Other potential confounders

  • Age
  • Sex
  • Coping styles (3 variables): Avoidance behaviour, seeking social support, approaching problems actively
  • Life events
  • Physical factors in leisure time (9 variables): Intensive sport/heavy physical activity during the last 4 months requiring a lot of exertion; Long-term sitting, computer screen work, working with hands above shoulder height, exertion with hands/arms; having to work in the same position for long periods of time, having to make the same hand/arm movements numerous times per minute, driving a vehicle, bending/twisting the upper body numerous times per hour.
  • Work-related physical factors (11 variables): Percentage of work time neck flexion >45 degrees; Percentage of work time seated; Percentage of work time neck rotation >45 degrees; Frequency of lifting >25 kg per working day; Percentage of work time making repetitive movements with arms/hands and frequency >4 times per minute; Percentage of work time upper arm elevation >60 degrees; Working with hands above shoulder height, Computer screen work; Working with vibrating or pulsating objects; Driving a vehicle at work; Bending/twisting of the upper body numerous times per hour.

Statistical analysis
One regression model for each psychosocial factor:
- Firstly, univariate Cox regressions; dependent variable neck complaints, independent variable is the central psychosocial factor

- Univariate Cox regressions of all potential confounders. Potential confounders with a p > 0.25 will no longer be considered as confounders.
- Multivariate Cox regressions of always 1 central psychosocial factor and 1 potential confounder using p < 0.25. When the change in the regression coefficient of the central psychosocial factor is around 10% or greater, then the potential confounder should be viewed as a true confounder, and this confounder should then be included in the multivariable analysis.
- Always add 1 potential confounder: If the change in the regression coefficient is greater than 10%, the confounder should be kept in the model, otherwise it can be excluded.

Effect modification
- Sex: Create a sex* psychosocial factor interaction. Add the interaction to the final model (with confounders). If the interaction is significant, then there is effect modification present.

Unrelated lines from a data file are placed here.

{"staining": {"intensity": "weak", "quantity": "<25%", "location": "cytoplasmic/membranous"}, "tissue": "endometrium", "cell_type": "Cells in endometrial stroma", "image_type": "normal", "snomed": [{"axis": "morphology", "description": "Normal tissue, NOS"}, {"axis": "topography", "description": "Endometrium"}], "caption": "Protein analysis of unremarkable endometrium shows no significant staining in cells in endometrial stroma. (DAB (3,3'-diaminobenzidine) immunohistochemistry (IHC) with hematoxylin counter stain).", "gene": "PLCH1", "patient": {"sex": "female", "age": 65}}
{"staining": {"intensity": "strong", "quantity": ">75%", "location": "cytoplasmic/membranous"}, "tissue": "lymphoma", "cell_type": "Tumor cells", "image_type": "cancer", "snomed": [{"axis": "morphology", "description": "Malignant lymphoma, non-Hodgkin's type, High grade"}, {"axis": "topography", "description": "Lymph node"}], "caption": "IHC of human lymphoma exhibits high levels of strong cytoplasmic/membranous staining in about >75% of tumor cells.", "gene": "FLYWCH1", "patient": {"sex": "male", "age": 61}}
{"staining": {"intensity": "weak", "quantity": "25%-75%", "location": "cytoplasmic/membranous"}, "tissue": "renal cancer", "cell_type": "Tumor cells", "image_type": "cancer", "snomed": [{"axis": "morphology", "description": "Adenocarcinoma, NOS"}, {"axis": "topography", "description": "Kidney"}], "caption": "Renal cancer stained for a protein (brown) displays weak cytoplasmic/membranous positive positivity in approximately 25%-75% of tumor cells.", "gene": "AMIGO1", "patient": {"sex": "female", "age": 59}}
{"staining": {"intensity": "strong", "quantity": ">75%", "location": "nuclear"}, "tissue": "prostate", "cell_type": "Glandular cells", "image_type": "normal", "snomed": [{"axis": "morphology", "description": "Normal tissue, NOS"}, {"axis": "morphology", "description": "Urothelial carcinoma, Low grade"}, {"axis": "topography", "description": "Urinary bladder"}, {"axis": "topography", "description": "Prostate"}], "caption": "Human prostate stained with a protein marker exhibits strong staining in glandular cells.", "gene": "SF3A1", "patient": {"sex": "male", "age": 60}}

Analysis plan: a stepwise plan created prior to the actual data analysis

V1.2:  1 Jan 2010: English translation.
V1.1:  21 Jan 2008: Text in guideline has been re-written with more emphasis on a flexible approach.

    • Has an analysis plan been created prior to the start of analysis?
    • Has a concrete research question been formulated in the analysis plan?
    • Have the points described under description been considered and have the most important options been decided?
    • Has a stepwise description of the analyses to be applied been provided in the analysis plan?